– Урок окончен. – Прозвучал в зазвеневшей тишине его умиротворённый голос.
После этого случая, судьба Уксуса в рамках данного предмета была предрешена, но он умудрился набраться наглости, чтобы клянчить у Баяна тройку.
– Ви-иктор Степа-аныч, ну не портите мне аттестат.
Аттестат Уксуса испортить было сложно, а вот разбавить его одной из немногих троек было бы не плохо, иначе перед молодым дарованием маячила перспектива остаться на второй год.
– Игорь, ты думаешь, мне жалко для тебя оценки? – Баян посмотрел на пресмыкающегося перед ним Уксуса поверх очков. – Я тебе даже четвёрку поставить могу, только если ты мне кое-что пообещаешь.
Уксус насторожился. Даже в этом возрасте он знал, чем коварно такое начало разговора. Попросить могут что угодно, а вот обещание нужно дать ещё до того, как озвучена просьба.
– Обещай, что нигде, никогда и ни при каких обстоятельствах ты больше не будешь петь. Ни в ду̀ше, ни в строю, ни за столом, ни на демонстрации…нигде.
Может быть, просьба Баяна была слишком жестокой, но, как мудрый человек, он понимал, что всем обещаниям этого белобрысого недомерка грош цена. Безусловно, тот пообещал, даже не задумываясь и не реагируя на дружный смех в классе. И, конечно же, всем присутствующим Баян и его предмет запомнились именно этим уроком и этим взятым с Уксуса обещанием.
***
Конечно же, он вспомнил, и ничуть не смутившись, широко улыбаясь, вслед за Поночкой сошёл в зрительный зал.
Выбор песни не занимает у меня много времени. Эта забытая композиция пришла ко мне во сне, и теперь преследует меня уже несколько дней, с тех пор, как я получил приглашение на эту вечеринку. Главным критерием в ней является, то, что она исполняется дуэтом.
«С тобо-ой моя звезда-а, танцу-уем мы одни-и,
Я тро-огаю тебя-я не-ежно…»
Напевая, я танцующей походкой подхожу к столу и протягиваю руку Светке. Она, улыбаясь, вкладывает свои наманикюреные пальчики в мою ладонь и поднимается с дивана.
«…искря-ятся иногда зелё-ёные огни-и
В глаза-ах твоих больши-их гре-шных…»
Я обнимаю её обнажённое плечо и располагаю микрофон между нами так, что ей приходится немного наклониться ко мне.
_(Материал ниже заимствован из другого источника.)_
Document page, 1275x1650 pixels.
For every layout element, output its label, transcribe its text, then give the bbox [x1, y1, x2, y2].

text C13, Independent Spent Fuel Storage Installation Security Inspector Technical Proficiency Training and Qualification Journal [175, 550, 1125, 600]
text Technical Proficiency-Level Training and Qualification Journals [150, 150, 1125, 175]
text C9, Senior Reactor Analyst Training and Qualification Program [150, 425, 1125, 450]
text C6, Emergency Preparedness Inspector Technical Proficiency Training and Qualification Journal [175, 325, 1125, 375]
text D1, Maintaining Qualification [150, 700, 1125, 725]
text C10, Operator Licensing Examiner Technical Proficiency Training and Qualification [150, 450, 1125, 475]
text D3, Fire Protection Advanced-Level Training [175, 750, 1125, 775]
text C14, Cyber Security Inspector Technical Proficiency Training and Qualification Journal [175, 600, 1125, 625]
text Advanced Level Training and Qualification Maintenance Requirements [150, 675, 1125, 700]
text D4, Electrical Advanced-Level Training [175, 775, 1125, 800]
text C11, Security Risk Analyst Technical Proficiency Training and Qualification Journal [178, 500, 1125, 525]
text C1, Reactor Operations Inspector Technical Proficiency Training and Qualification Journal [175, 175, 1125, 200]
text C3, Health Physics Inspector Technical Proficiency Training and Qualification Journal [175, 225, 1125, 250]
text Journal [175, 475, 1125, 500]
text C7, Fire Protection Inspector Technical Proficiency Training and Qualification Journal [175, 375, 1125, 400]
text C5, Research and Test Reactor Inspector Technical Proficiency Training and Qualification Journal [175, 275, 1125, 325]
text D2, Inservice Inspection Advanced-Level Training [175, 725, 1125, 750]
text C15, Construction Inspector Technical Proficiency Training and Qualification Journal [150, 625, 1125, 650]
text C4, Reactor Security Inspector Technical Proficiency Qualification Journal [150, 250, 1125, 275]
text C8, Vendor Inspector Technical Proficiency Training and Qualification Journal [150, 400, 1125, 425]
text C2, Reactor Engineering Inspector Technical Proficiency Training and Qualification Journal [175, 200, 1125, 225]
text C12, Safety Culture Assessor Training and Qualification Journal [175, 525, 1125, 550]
Наши виски соприкасаются, голоса сплетаются в унисоне, и эти первые звуки приводят меня в экстаз.
«Ту-ту-ту на-на-на снова вместе снова ря-ядом
Ту-ту-ту на-на-на му-у-зыка ка-агда,
Ту-ту-ту на-на-на не грусти прошу не на-адо,
Ту-ту-ту на-на-на прошепчи мне да-а…»
Голос Светки низкий, тягучий, маслянистый. Если бы я был слепым – полюбил бы её только за этот голос.
«Наве-ерно ты пришла-а, из ко-осмоса ко мне-е,
В той жи-изни ты была-а колдунья-я…»
***
Мы встретились первый раз за два года минувших с нашего последнего приключения. Не только со Светкой, а вообще со всеми присутствующими. Здесь, в одной из комнат караоке клуба, только члены нашей Конторы. Кто нас собрал? Ну, конечно же, Буратина. Это не первая его попытка собрать нас вместе, но все настолько наелись последними приключениями, что ещё долго мучались неприятной отрыжкой.
Буратине и самому пришлось нездорово. Не успел он прибыть восвояси, как его тут же разыскали адвокаты Ленина. В грамотных тезисах, содержащих номера законов, главы и параграфы статей, а так же выдержки из неписанного кодекса, они объяснили, что ему лучше вернуть всё уведённое с яхты содержимое. За такие дела его до̀лжно бы закатать под асфальт, и вождю революции это не составило бы особого труда, но тот в последнее время размягчел и подобрел. Ленин с чего-то вдруг стал сентиментальным и хотел хоть малейшей сатисфакции, ну хотя бы извинений. Ну а поскольку извинений ему не дождаться, то пусть Буратина вернёт ноутбук и семьдесят кусков. Были со стороны адвокатов ещё какие-то методы психологического и физического воздействия, о которых Буратина предпочёл не рассказывать. Итогом стало то, что наш, так и не успевший сформироваться общак вернулся в карманы Ленина. Ну и хрен с ним. Больше я пообещал себе не произносить и по возможности не вспоминать это имя.